Meeting for lunch as they do regularly at the Thursday market day charity event in Longridge Civic Hall, they looked back with strong memories of growing up in Preston’s Plungington Road.

“We were the Wignall sisters and, with our late brother Robert, Moor Park was our favourite playground,” they recall.

“The sense of theatre was in our home and with our parents from an early age.”

As a teenager, their mother Emily started the theatrical ball rolling as a member of Mrs Smith’s Concert Party when she played the piano.

She was later part of English Martyrs Drama Group – where the family went to church and the children attended its school – and encouraged the six of them to put on small plays at Christmas.

“Dad would come home, fix a curtain across the front room window and we would put on our little acts for entertainment, ” says Margaret.

The sisters, all now widows except for Mary, became teachers, Margaret both teaching and demonstrating arts and crafts and, while producer of the many pantomimes, also organising the fund-raising at the shows for several different charities.

Vera Dewhurst was a piano, keyboard and organ teacher successfully seeing pupils through 100 per cent rates in exams, while Frances Donnelly started her own dance school aged 18, taught ballet and tap and also raised thousands of pounds through her shows and displays.

After several clerical jobs, Joan Turner became a mature student training to be a teacher of English, geography and religion, while Mary Holmes, also after being a mature student, became a junior school teacher, teaching piano prvately with her many students gaining exams their first attemnpts and also at 100 per cent success rates.

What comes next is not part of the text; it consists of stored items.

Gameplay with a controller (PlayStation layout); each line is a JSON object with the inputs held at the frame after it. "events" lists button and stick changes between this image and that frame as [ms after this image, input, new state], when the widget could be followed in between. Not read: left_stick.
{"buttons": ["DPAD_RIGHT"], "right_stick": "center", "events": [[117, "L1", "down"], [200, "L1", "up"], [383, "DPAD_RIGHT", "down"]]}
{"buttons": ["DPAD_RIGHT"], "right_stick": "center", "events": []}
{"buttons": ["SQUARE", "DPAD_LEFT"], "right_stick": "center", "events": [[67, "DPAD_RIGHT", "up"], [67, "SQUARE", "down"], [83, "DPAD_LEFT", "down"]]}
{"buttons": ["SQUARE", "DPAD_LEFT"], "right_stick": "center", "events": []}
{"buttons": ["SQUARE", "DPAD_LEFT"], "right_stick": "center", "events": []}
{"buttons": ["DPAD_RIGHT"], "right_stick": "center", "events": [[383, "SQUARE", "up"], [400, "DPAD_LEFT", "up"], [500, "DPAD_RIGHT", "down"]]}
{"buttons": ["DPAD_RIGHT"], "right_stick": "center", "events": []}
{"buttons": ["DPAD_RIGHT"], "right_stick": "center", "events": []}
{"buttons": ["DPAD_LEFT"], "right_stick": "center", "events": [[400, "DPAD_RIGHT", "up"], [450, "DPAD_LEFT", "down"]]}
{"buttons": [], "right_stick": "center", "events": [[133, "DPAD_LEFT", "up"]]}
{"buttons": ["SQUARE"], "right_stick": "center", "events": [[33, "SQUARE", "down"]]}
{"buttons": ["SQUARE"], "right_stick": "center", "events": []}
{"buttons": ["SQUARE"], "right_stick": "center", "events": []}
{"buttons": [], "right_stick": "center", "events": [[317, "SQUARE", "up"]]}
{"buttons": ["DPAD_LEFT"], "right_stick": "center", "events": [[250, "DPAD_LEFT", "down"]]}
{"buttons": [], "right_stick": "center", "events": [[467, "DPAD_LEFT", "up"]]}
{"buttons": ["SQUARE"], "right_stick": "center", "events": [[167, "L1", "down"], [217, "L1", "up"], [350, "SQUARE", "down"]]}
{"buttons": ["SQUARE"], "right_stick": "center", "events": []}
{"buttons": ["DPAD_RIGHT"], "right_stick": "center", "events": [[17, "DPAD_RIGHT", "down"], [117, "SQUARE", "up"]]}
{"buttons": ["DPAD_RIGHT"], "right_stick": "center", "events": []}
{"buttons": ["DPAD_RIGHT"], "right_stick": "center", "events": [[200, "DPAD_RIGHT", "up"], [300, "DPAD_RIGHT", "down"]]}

Their 18th annual pantomime is reckoned to be Margaret’s final bow, but she now feels this will be her last as a fully participating member of the cast.

She said: “We all look back with great pride and affection on what we’ve achieved, but we feel we would like to continue in some way.

“So at our next regular meeting for Longridge market’s coffee day, we’ll be getting together to talk about how to continue supporting the Thornley Birds in whatever way we can.”

Pantos produced have included Aladdin, Cinderalla, Dick Whttington, Dr Dolittle, Willy Wonka re-Wonkasized and Chitty Chitty Bang Bang.

As they ponder their decision, however, that future family tradition is assured as new producer/director is Maria Adamson whose husband, daughter, mother and Maria herself – a Thornley Birds member for six years – were all part of the 2017 production of Peter Pan.